DATA EXTRACT:
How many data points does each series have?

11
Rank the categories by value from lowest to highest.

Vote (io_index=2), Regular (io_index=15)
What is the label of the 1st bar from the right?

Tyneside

--

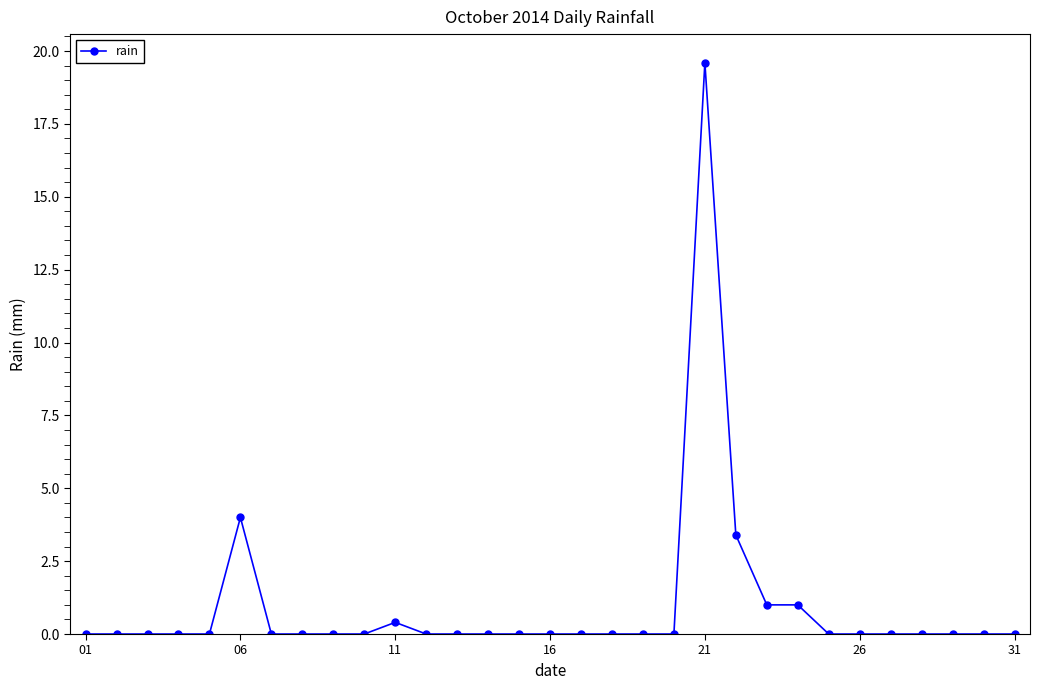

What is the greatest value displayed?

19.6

WORK INSTRUCTION: State how many lines of the records contain the word "What". Case counts, so match capital and lowercase letters exactly, and reply with the number only.

EXERCISE RESULT: 2